Self-care: is more than just bubble baths and manicures, although though these can be good too. It is anything that helps us to feel restored rather than taking from us. What makes one person feel “refueled” will be different for another. For some having the house tidy is really important and they prioritise this. For others it’s having time to be creative and paint, it really is different for everyone.
It is so important not to neglect the basics. Sleep, eating well, exercise and having regular health checks are often overlooked when it comes to self-care. One of the best ways that we can care about ourselves mentally is to learn to say “no”. We need to recognise what are our boundaries that keep us feeling like we are coping well and stick to that.
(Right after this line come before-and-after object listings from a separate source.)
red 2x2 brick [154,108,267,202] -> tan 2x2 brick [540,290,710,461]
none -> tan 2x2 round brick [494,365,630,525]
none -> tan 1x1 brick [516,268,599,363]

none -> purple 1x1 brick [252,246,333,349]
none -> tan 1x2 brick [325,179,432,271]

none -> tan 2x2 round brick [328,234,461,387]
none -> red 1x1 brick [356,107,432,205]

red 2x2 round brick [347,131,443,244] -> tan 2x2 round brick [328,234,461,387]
This might mean not answering the phone during dinner, not emailing between certain times of the day, saying no to extra commitments. You could be someone who recharges by going out with your friends. If you feel “human” again after a night out with your friends, then this your clue that you need to make time for this. Learning to relax and calm ourselves will benefit every aspect of our lives. You could do this by doing a few minutes of slow controlled breathing, it could be having a gratitude journal to help you to reflect on the positives in your life or it could be getting up before anyone else to have that time of peace and quiet.
Restore focus: Often it isn’t what we are doing that causes burnout, it is just the constant drudgery of it that seems to suck the life out of us. Sometimes if we take some time to sit back and think about why we are doing what we are doing, it can help us find the motivation we had lost. Constant parenting managing emotional outbursts, teaching and guiding is exhausting. But when we realise that our goal is to raise emotionally stable people, we start to see the purpose of it all again. If work or other commitments have sent you on the road to burnout, work out why you are doing them. Do you still have the same goals and values? Can you change things so that you have more purpose in what you are doing?
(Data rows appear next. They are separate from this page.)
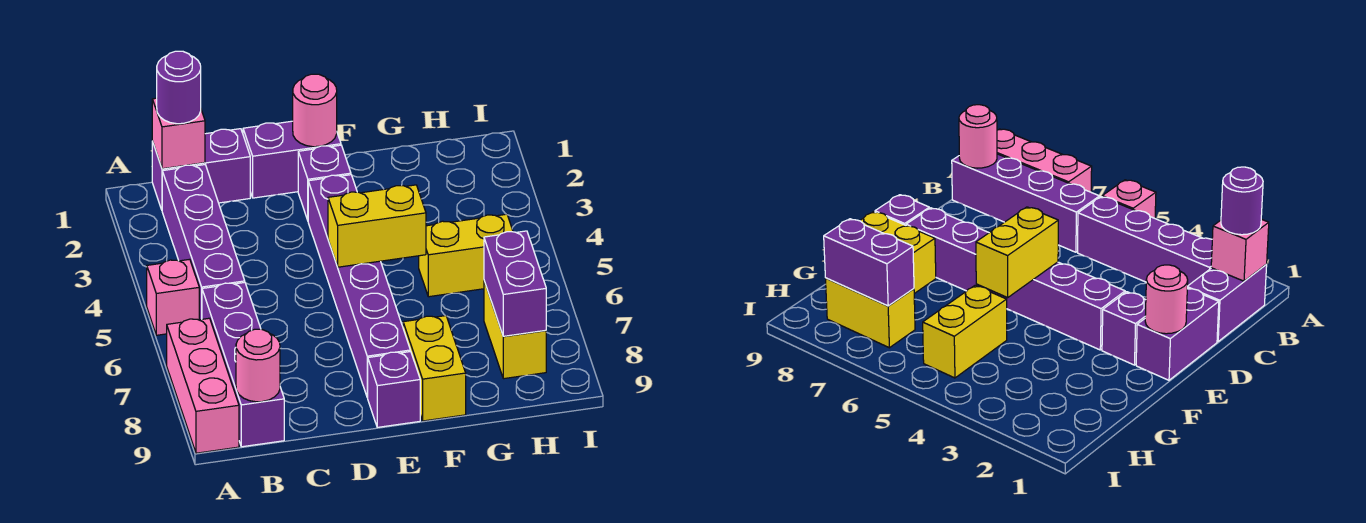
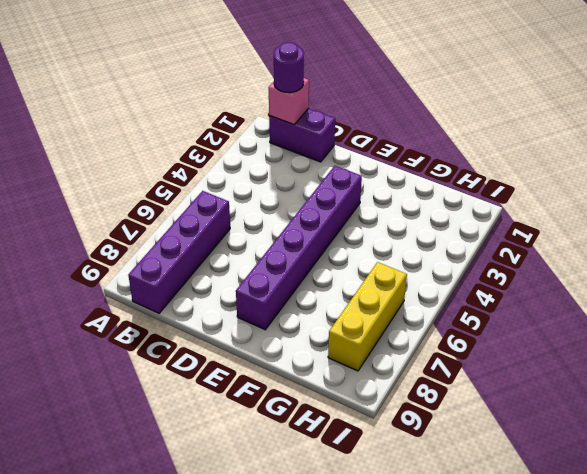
yellow 1x3 brick [328,262,407,371] -> yellow 1x2 brick [484,281,546,379]
none -> pink 1x1 brick [147,259,199,335]
none -> pink 1x3 brick [167,318,239,453]
none -> purple 1x4 brick [162,165,245,320]

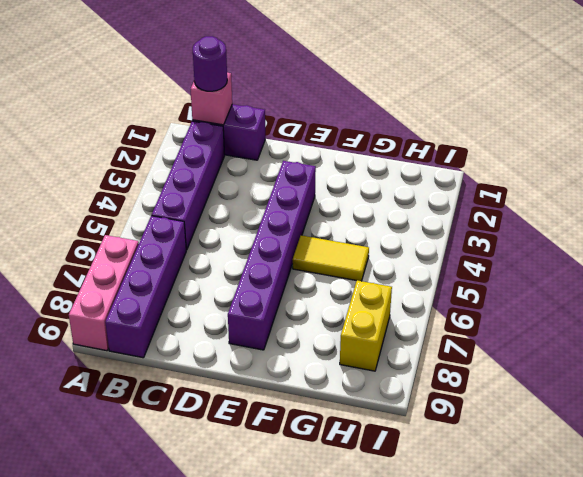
yellow 1x2 tile [293,235,369,281] -> yellow 1x2 brick [419,214,513,297]
none -> pink 1x1 brick [147,259,199,335]
none -> purple 1x2 brick [243,121,341,198]
none -> purple 1x1 brick [298,145,351,220]

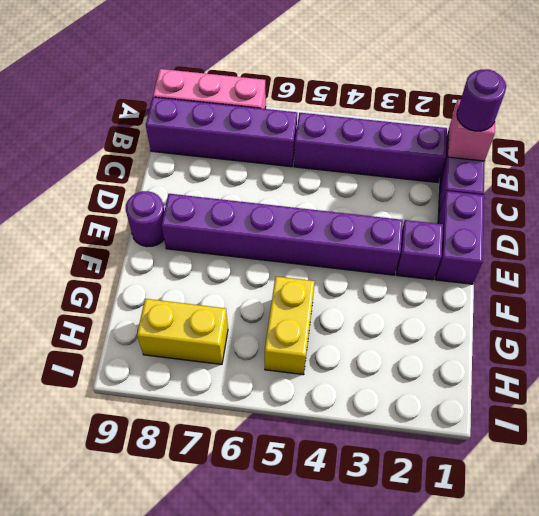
purple 1x1 round brick [126,191,164,247] -> purple 1x1 brick [368,351,420,427]
none -> pink 1x1 brick [147,259,199,335]
none -> yellow 1x2 brick [403,316,466,421]
none -> pink 1x1 round brick [236,329,280,402]

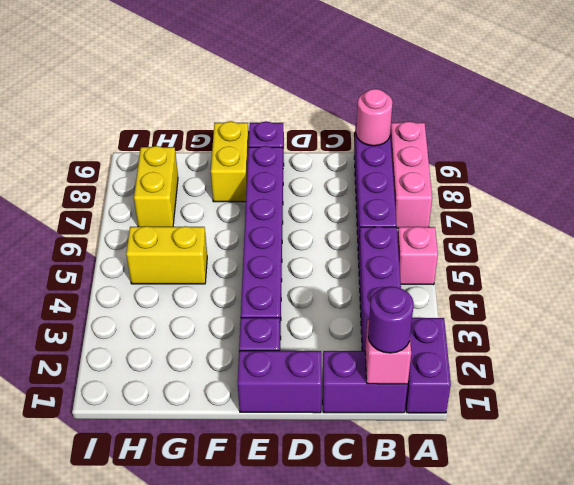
purple 1x2 brick [406,318,451,413] -> purple 1x2 brick moved to [484,231,546,336]
none -> pink 1x1 round brick [293,74,337,147]
none -> yellow 1x2 brick [328,185,426,267]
Find a Passion: When you are burned out, you need to reignite the fire somehow. This doesn’t mean a new job necessarily, it might be finding a new hobby or interest. What do you love and how can you do it more? If you are burned out you will probably have limited motivation for even this, but you know yourself. Do what you know you have always loved and wait and see if this will restore you to who you know you really are.
Burnout can create a downward spiral. If we are stressed and overwhelmed we can't be empathetic and patient parents. This can then cause us to feel guilty and down we go. Taking care of ourselves helps us to be the best parent that we can be. On top of this we will be teaching our kids the importance of self-care and gives them coping strategies for life.